- Короткое задание 1 -
Перепишите без изменений все строки листинга с разметкой областей изображения. Сами картинки в ответ не включайте.

«Я встретил удивительного человека – и по уму, и по характеру. Она – мое счастье, сам я ничего не стою, мне просто выпал в жизни выигрыш – моя Лида». Так Михаил Танич отзывался о своей супруге – Лидии Козловой. Познакомились они на вечеринке. За спиной у Танича были фронт и 6 лет лагерей.
Он был на 14 лет старше, но такие встречи предопределяют Небеса.
– Лидия Николаевна, ваша совместная жизнь с Михаилом Таничем началась в Сталинградской области, в поселке Светлый Яр?
– Да. 7-го ноября 1956 года мы познакомились, а 5-го марта 1957 года я приехала к нему в поселок Светлый яр. Танич уже был реабилитирован и работал в местной газете. Снимал комнату. Своего у него ничего не было, только чайная ложечка и «думка» – подушечка такая маленькая. хозяева поняли, что приехала невеста, и подарили нам кусочек сала и несколько яиц. И это у нас был свадебный ужин. Мы прожили год в поселке Светлый яр, и я к нему всё время приставала:
«Ну отправь ты свои стихи в Москву, у тебя хорошие стихи, ты настоящий поэт».
– Вы так хорошо разбирались в поэзии? – я поэзию любила, понимала. У самой рождались иногда стихи, ещё до Танича, но у меня хватала чувства неприемлемости собственного творчества; относилась я к себе критически, думала: «Да нет, все это очень плохо, что я пишу.
Настоящие поэты – Марина Цветаева, Анна Ахматова». я читала Пушкина и понимала, что лучше никто ничего не напишет; знала наизусть всего Есенина и понимала, что у Танича такой же лёгкий стиль. Поэтому вы можете представить, как я преклонялась перед ним, ведь он таким же был талантливым, как и мои любимые поэты.
– Нам, конечно, в разговоре Танича не обойти, я это понимаю, но мне всетаки хотелось написать материал про вас, Лидия Николаевна.
– Пожалуйста, я только доскажу. Танич долго-долго не прислушивался к моим уговорам, потом все-таки собрал несколько стихотворений, вложил в конверт и отправил в «Литературную газету».
– Это какой уже был год?
– Ой, миленький мой, да неужели, Володя, я могу все помнить? Это было очень давно, в 1957 году, я думаю. Ответ он получил от Булата Окуджавы, который заведовал в газете отделом поэзии. Письмо было на двух страницах. Окуджава хвалил Танича, обещал опубликовать стихи, приглашал приехать в Москву, хотел с ним познакомиться. Танич собрался, поехал. Окуджава принял его как брата. Потом, как оказалось, судьбы у них были очень схожие. У Булата отца тоже расстреляли, маму посадили, а его самого, чтобы он не мозолил никому глаза, родственники отправили из Москвы куда-то на Север, в какое-то местечко, где он работал учителем. При встрече Окуджава сказал Таничу: «Миша, ты там пропадешь, тебе надо переезжать в Москву, нельзя жить в такой глухомани, ты там сопьешься».

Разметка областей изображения
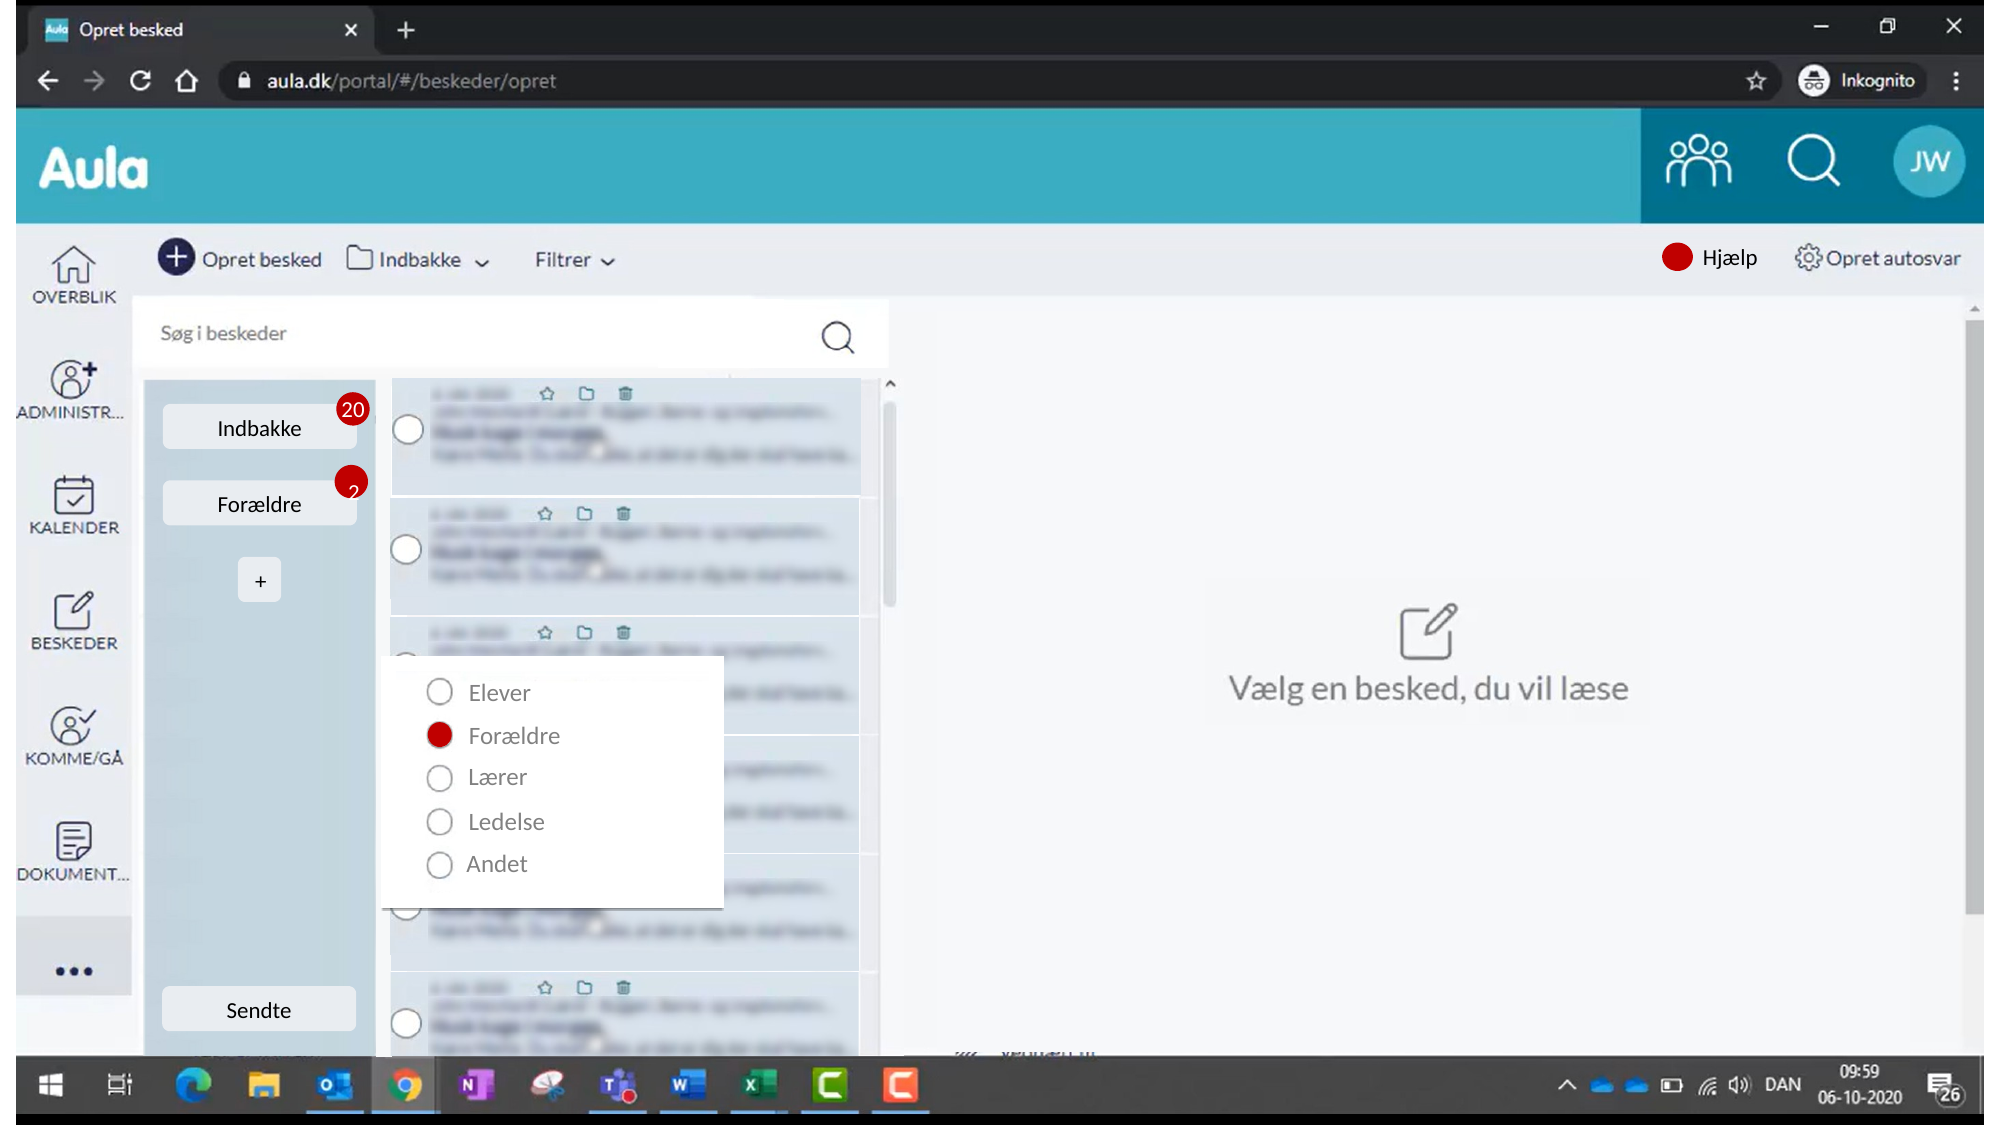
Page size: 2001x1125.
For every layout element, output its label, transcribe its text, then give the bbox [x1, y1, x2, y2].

text_box Indbakke [162, 403, 357, 449]
text_box + [237, 556, 282, 602]
picture [1893, 126, 1965, 197]
text_box Andet [451, 840, 634, 886]
text_box [427, 722, 452, 747]
picture [16, 0, 1984, 1125]
text_box Forældre [453, 715, 637, 758]
text_box Elever [453, 669, 637, 715]
text_box Sendte [162, 986, 357, 1032]
text_box Lærer [453, 752, 636, 798]
picture [1666, 131, 1732, 191]
text_box [1662, 242, 1687, 271]
text_box Ledelse [453, 798, 637, 844]
text_box Hjælp [1687, 235, 1774, 279]
text_box 2 [334, 464, 368, 499]
text_box Forældre [162, 480, 357, 526]
picture [1785, 128, 1840, 186]
text_box 20 [326, 387, 392, 431]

- Короткое задание 2 -
Переведите на английский язык предложение из отрывка: «Танич уже был реабилитирован и работал в местной газете».

- Результат задания 1 -
Page size: 2001x1125.
For every layout element, output its label, transcribe its text, then give the bbox [x1, y1, x2, y2].

text_box Indbakke [162, 403, 357, 449]
text_box + [237, 556, 282, 602]
picture [1893, 126, 1965, 197]
text_box Andet [451, 840, 634, 886]
text_box [427, 722, 452, 747]
picture [16, 0, 1984, 1125]
text_box Forældre [453, 715, 637, 758]
text_box Elever [453, 669, 637, 715]
text_box Sendte [162, 986, 357, 1032]
text_box Lærer [453, 752, 636, 798]
picture [1666, 131, 1732, 191]
text_box [1662, 242, 1687, 271]
text_box Ledelse [453, 798, 637, 844]
text_box Hjælp [1687, 235, 1774, 279]
text_box 2 [334, 464, 368, 499]
text_box Forældre [162, 480, 357, 526]
picture [1785, 128, 1840, 186]
text_box 20 [326, 387, 392, 431]

- Результат задания 2 -
Tanich had already been rehabilitated and was working at the local newspaper.